![alt text](https://www.msengineering.ch/typo3conf/ext/msengineering/Resources/Public/Images/Logo/mse-full.svg "MSE Logo") 

# AnTeDe Practical Work 8: Name Generation with RNN

by Fabian Märki

## Summary
The aim of this lab is to get an understanding of building a RNN model using Keras. The task is to train a character-level language models that generates new baby names (but feel free to change this to e.g. new start-up names or city names etc.). 

### Source
- https://github.com/JKH4/name-generator/blob/master/dev/2018-05-18_JKH_NameGen-Main.ipynb

This lab contains assigments (although most of the code is given). <font color='red'>Questions are written in red.</font>

In [None]:
from __future__ import print_function
import numpy as np
import pandas as pd
import random
import sys
import io
import os
import tensorflow as tf
import matplotlib.pyplot as plt
import json

from keras.callbacks import LambdaCallback
from keras.models import Sequential
from keras.layers import Dense, Dropout, Embedding, LSTM, GRU, SimpleRNN, Bidirectional, InputLayer
from keras.optimizers import Adam
from keras.utils.data_utils import get_file
from keras.utils.np_utils import to_categorical
from sklearn.metrics import confusion_matrix
from more_itertools import sort_together

In [None]:
physical_devices = tf.config.experimental.list_physical_devices('GPU')
if physical_devices:
    print("Run on GPU")
    tf.config.experimental.set_memory_growth(physical_devices[0], True)
    #config.gpu_options.per_process_gpu_memory_fraction = 0.4

### Your Task

Below you find working code that needs some improvement.

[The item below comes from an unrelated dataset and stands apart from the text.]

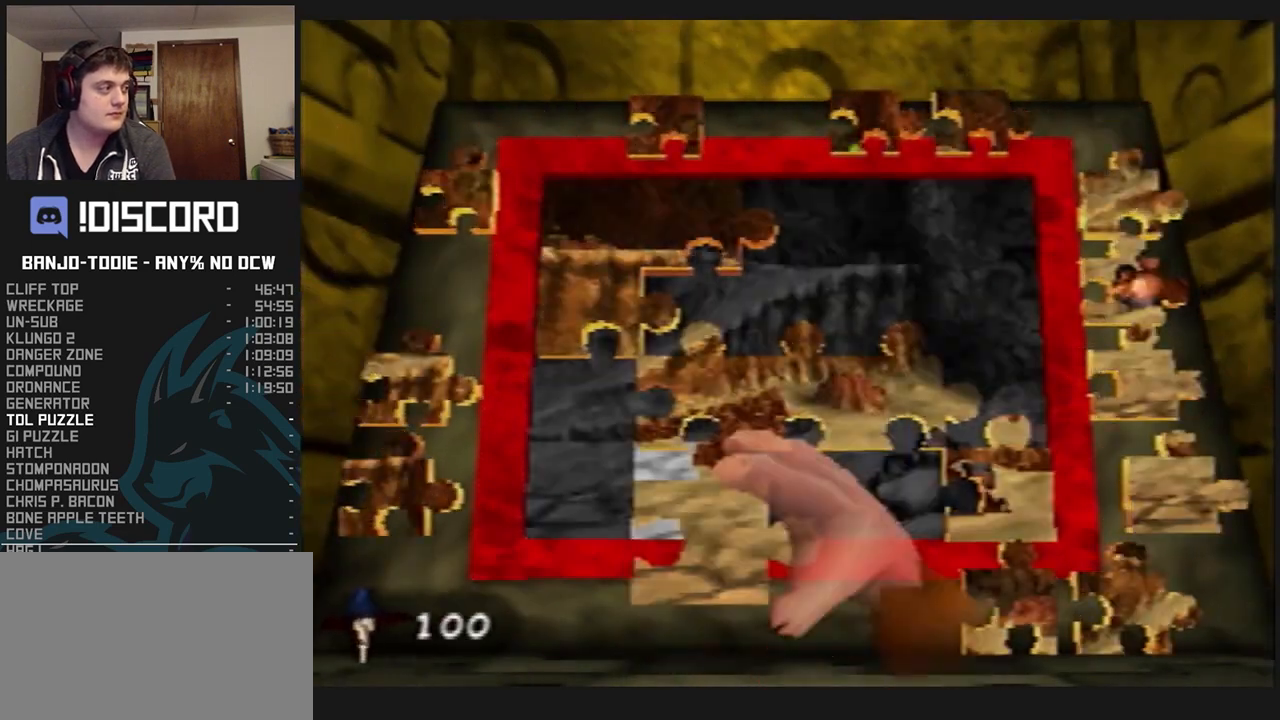
{"buttons": ["L1"], "left_stick": "up", "events": [[67, "A", "up"], [133, "A", "down"], [267, "A", "up"], [333, "left_stick", "up"]]}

<font color='red'>Your task is to get hands on experience with Keras and RNNs by trying different options on how to build a RNN and on how to tune it. 
<br>After you created a model with good performance, please write a short summary about your experience: what works well, what did not work well, what influenced the performance of the model, did you experience strange behaviors, how did you analyze the data, how do you estimate the performance of your model, what possible further improvements you can consider.</font>

<font color='red'>Modify the function `create_model` according your intuition on how the model could be improved. Options you might want to try (please experiment with at least four of them):</font>

- try different RNN types (SimpleRNN, LSTM, GRU - see [here](https://keras.io/layers/recurrent))
- try different number of RNN units (see `parameters`)
- use regularization techniques (e.g. dropout)
- use options provided by the RNN types (e.g. arguments "dropout" and "recurrent_dropout" - see [here](https://keras.io/layers/recurrent))
- stack several RNN layers (see [here](https://keras.io/getting-started/sequential-model-guide/) and search for "Stacked LSTM for sequence classification")
- try different optimizers (see [here](https://keras.io/optimizers/))
- get more inspiration from [here](https://ruder.io/deep-learning-nlp-best-practices)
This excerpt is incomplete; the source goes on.